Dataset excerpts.
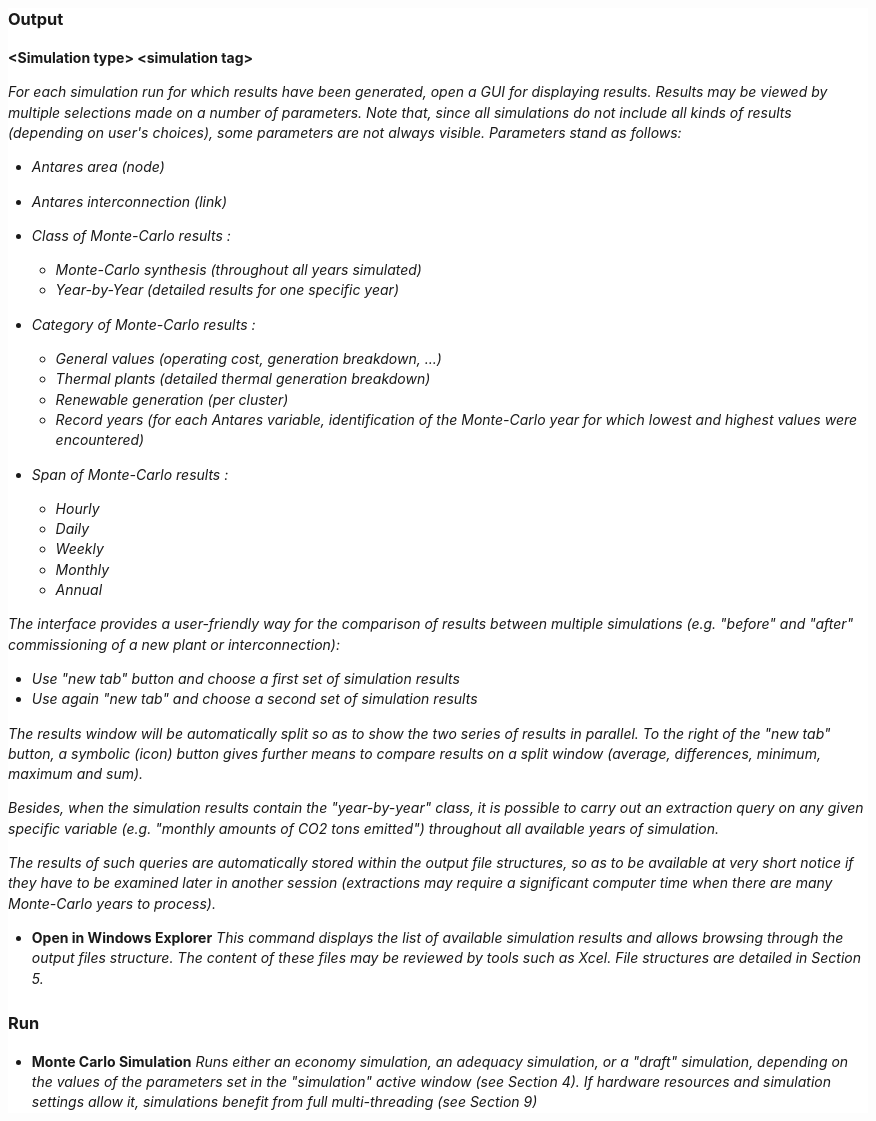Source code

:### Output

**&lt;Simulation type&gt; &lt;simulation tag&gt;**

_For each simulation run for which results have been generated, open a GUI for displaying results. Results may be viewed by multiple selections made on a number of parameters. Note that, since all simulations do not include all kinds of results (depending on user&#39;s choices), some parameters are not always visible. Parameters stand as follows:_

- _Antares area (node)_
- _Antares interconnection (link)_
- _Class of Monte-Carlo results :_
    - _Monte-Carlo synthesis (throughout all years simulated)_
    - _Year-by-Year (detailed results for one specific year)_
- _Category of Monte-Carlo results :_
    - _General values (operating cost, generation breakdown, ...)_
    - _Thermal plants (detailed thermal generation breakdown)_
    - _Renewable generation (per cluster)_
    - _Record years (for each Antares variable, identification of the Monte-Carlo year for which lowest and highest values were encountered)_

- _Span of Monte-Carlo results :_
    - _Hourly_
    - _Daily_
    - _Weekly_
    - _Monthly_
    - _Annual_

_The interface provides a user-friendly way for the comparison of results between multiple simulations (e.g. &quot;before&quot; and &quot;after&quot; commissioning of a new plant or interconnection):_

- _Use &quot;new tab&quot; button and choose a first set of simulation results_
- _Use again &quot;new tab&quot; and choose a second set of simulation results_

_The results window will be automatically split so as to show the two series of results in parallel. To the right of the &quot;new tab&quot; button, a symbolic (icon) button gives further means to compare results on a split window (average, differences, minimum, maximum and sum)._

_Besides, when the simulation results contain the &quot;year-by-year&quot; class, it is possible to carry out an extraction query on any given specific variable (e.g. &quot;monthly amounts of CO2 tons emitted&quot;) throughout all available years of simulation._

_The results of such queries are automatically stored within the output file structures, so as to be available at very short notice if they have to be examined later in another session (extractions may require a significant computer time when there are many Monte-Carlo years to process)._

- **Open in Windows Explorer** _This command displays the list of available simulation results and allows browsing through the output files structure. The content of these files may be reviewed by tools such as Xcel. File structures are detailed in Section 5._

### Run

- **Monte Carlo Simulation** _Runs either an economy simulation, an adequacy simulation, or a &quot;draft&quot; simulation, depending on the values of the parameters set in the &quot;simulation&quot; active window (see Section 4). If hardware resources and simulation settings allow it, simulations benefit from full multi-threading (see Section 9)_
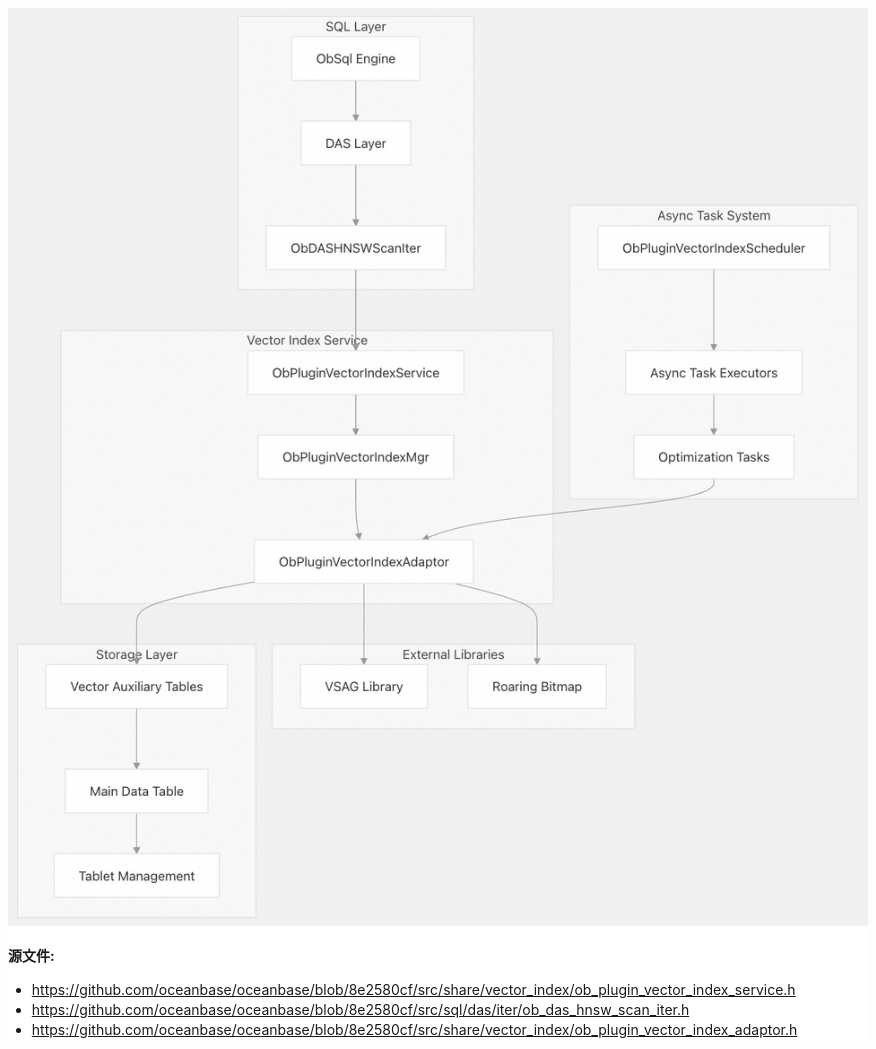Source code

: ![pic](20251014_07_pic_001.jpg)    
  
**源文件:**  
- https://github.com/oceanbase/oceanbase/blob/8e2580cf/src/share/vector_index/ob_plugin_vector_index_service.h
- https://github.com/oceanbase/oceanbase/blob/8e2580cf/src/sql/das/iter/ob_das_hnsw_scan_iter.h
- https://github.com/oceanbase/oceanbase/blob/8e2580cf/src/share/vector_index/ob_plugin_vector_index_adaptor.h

YOUR TASK. Copy each line of the data above that holds "https".

EXERCISE ANSWER.
- https://github.com/oceanbase/oceanbase/blob/8e2580cf/src/share/vector_index/ob_plugin_vector_index_service.h
- https://github.com/oceanbase/oceanbase/blob/8e2580cf/src/sql/das/iter/ob_das_hnsw_scan_iter.h
- https://github.com/oceanbase/oceanbase/blob/8e2580cf/src/share/vector_index/ob_plugin_vector_index_adaptor.h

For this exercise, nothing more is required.